Le préleveur d’échantillons

Amiante : Qui fait quoi ?

Avertissement

Les travailleurs indépendants sont assujettis à certaines dispositions du code du travail, en matière :

  • de travaux de bâtiment et de génie civil ;
  • d’équipements de travail et de protection individuelle ;
  • de risques chimiques et notamment :
    - d’agents cancérogènes mutagènes ou toxiques pour la reproduction
    - d’activité de confinement et de retrait d’amiante ou d’activités et d’interventions sur des matériaux et appareils susceptibles de libérer des fibres d’amiante.

Son rôle

On désigne par préleveur d’échantillon la personne compétente désignée à l’article R. 4412-106 du code du travail chargée du contrôle du niveau de l’empoussièrement lors de travaux susceptibles de libérer des fibres d’amiante.

Les prélèvements de l’air sont réalisés suivant les prescriptions de la norme NF EN ISO 16000-7 : septembre 2007 « Air intérieur – partie 7 : stratégie d’échantillonnage pour la détermination des concentrations en fibres d’amiante en suspension dans l’air » et du guide d’application normatif qui y est associé GA X 46-033 : août 2008.

La stratégie de prélèvement est établie par l’employeur et le laboratoire accrédité pour le prélèvement (R. 4412-107 du code du travail).

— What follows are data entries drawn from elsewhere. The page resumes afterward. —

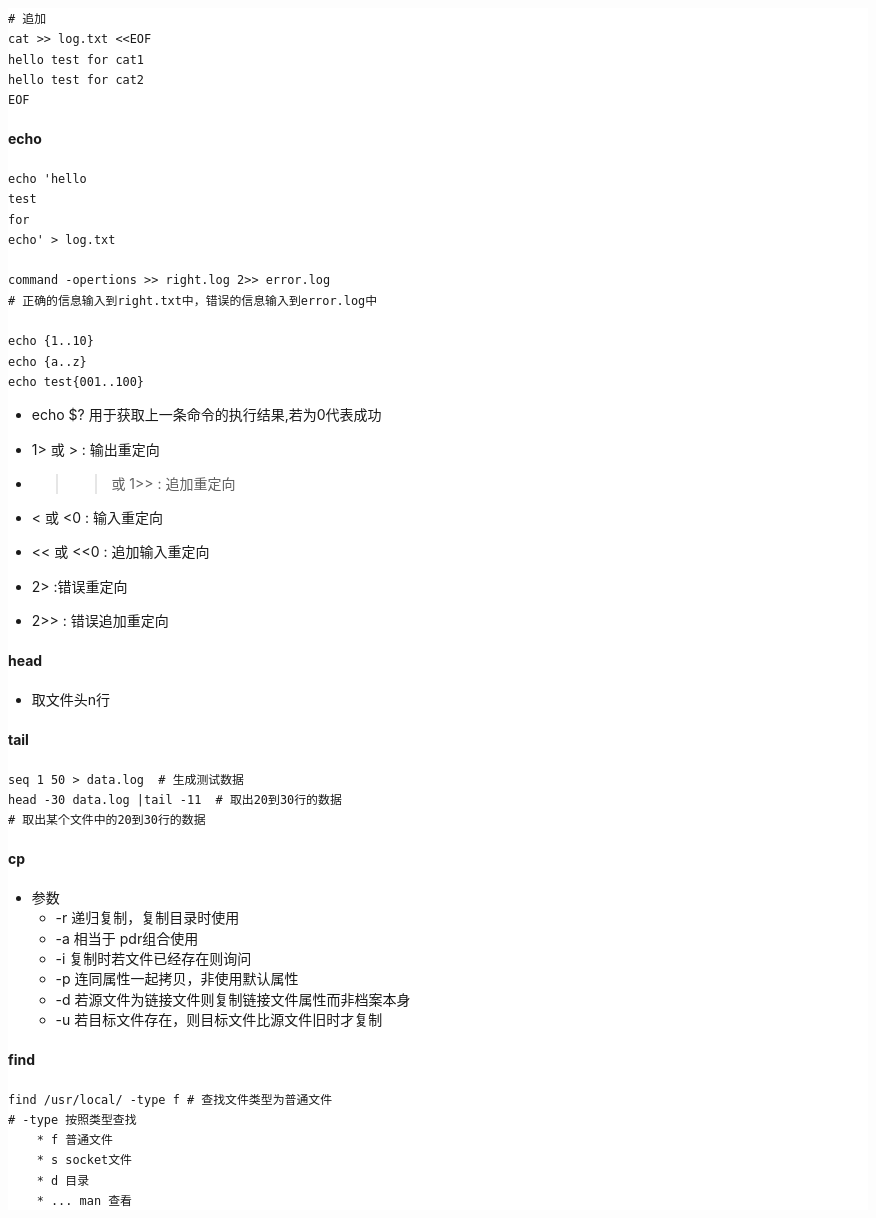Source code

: 	# 追加
	cat >> log.txt <<EOF
	hello test for cat1
	hello test for cat2
	EOF

#### echo
	echo 'hello
	test
	for
	echo' > log.txt
	
	command -opertions >> right.log 2>> error.log
	# 正确的信息输入到right.txt中，错误的信息输入到error.log中

	echo {1..10}
	echo {a..z}
	echo test{001..100}

* echo $?	用于获取上一条命令的执行结果,若为0代表成功

* 1> 或 > : 输出重定向
* >> 或 1>> : 追加重定向
* < 或 <0	: 输入重定向
* << 或 <<0 : 追加输入重定向
* 2> :错误重定向
* 2>> : 错误追加重定向

#### head
* 取文件头n行

#### tail
	seq 1 50 > data.log  # 生成测试数据
	head -30 data.log |tail -11  # 取出20到30行的数据
	# 取出某个文件中的20到30行的数据

#### cp
* 参数
	* -r 递归复制，复制目录时使用
	* -a 相当于  pdr组合使用
	* -i 复制时若文件已经存在则询问
	* -p 连同属性一起拷贝，非使用默认属性
	* -d 若源文件为链接文件则复制链接文件属性而非档案本身
	* -u 若目标文件存在，则目标文件比源文件旧时才复制

#### find 
	find /usr/local/ -type f # 查找文件类型为普通文件
	# -type 按照类型查找
		* f 普通文件
		* s socket文件
		* d 目录
		* ... man 查看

Dans certains cas, l’inspecteur du travail peut demander à l’entreprise de faire procéder à un contrôle de l’empoussièrement par un organisme accrédité pour le prélèvement et l’analyse (R. 4722-15 du code du travail).

Le cadre réglementaire d’intervention du préleveur d’échantillons sur le chantier de retrait ou de confinement : l’obligation d’un Mode Opératoire.

L’article R. 4412-94 stipule que les dispositions de la présente section (III) s’appliquent : 1º Aux activités de confinement et de retrait de l’amiante, définies à l’article R. 4412-114 (sous-section 3) ; 2º Aux activités et interventions sur des matériaux ou appareils susceptibles de libérer des fibres d’amiante, définies à l’article R. 4412-139 (sous-section 4).

Les dispositions de l’article R. 4412-139 du code travail s’appliquent aux « activités ne relevant pas de la sous-section 3 ainsi qu’aux interventions susceptibles de provoquer l’émission de fibres d’amiante, qui portent notamment sur des bâtiments, des navires, des structures des appareils ou installations. Ces dispositions s’appliquent également aux opérations de bâtiment et de génie civil réalisées sur des terrains amiantifères. »

Ainsi, tout travailleur dont l’activité professionnelle ne consiste pas à confiner ou retirer de l’amiante, mais dont l’intervention est susceptible de libérer des fibres d’amiante et par voie de conséquence de l’y exposer, entre dans le champ d’application de la sous-section 4 défini à l’article R. 4412-139 précité et doit bénéficier des mesures de prévention définies aux articles R. 4412-97 à R. 4412-113 et R. 4412-139 à R. 4412-148 du code du travail.

Les articles R. 4412-143 à 147 du code du travail prévoient que soit réalisée une évaluation des risques relatifs à l’intervention afin de déterminer la nature, la durée et le niveau d’exposition des travailleurs à l’inhalation des poussières provenant de l’amiante ou des matériaux en contenant.

Les résultats de cette évaluation des risques doivent être consignés dans le mode opératoire prévu par les dispositions de l’article R. 4412-140 du code du travail, en précisant, les caractéristiques des équipements à utiliser pour la protection et la décontamination des travailleurs ainsi que celles des moyens de protection des autres personnes se trouvant sur le lieu ou à proximité des travaux (articles R. 4412-140 à R. 4412-142).

La formation à la prévention du risque amiante du préleveur d’échantillons en tant qu’intervenant du chantier.

Enfin, les travailleurs concernés bénéficient, préalablement à toute activité ou intervention en présence d’amiante, d’une formation à la prévention des risques liés à l’amiante suivant les dispositions de l’arrêté du 25 avril 2005 relatif à la formation à la prévention des risques liés à l’amiante.

En effet, les opérations de mise en place de systèmes de prélèvement de l’air en zone où sont réalisées des opérations de désamiantage, que ce soit préalablement aux travaux (point zéro), durant ceux-ci ou lors des mesures libératoires d’empoussièrement, sont de nature à générer des risques de respirer des fibres d’amiante dans la dite zone pour l’opérateur lui-même, ainsi que des risques de transfert de la pollution à l’extérieur de la zone par ces personnes.

Une formation au port des équipements de protection individuelles sera également assurée à ces travailleurs (EPI).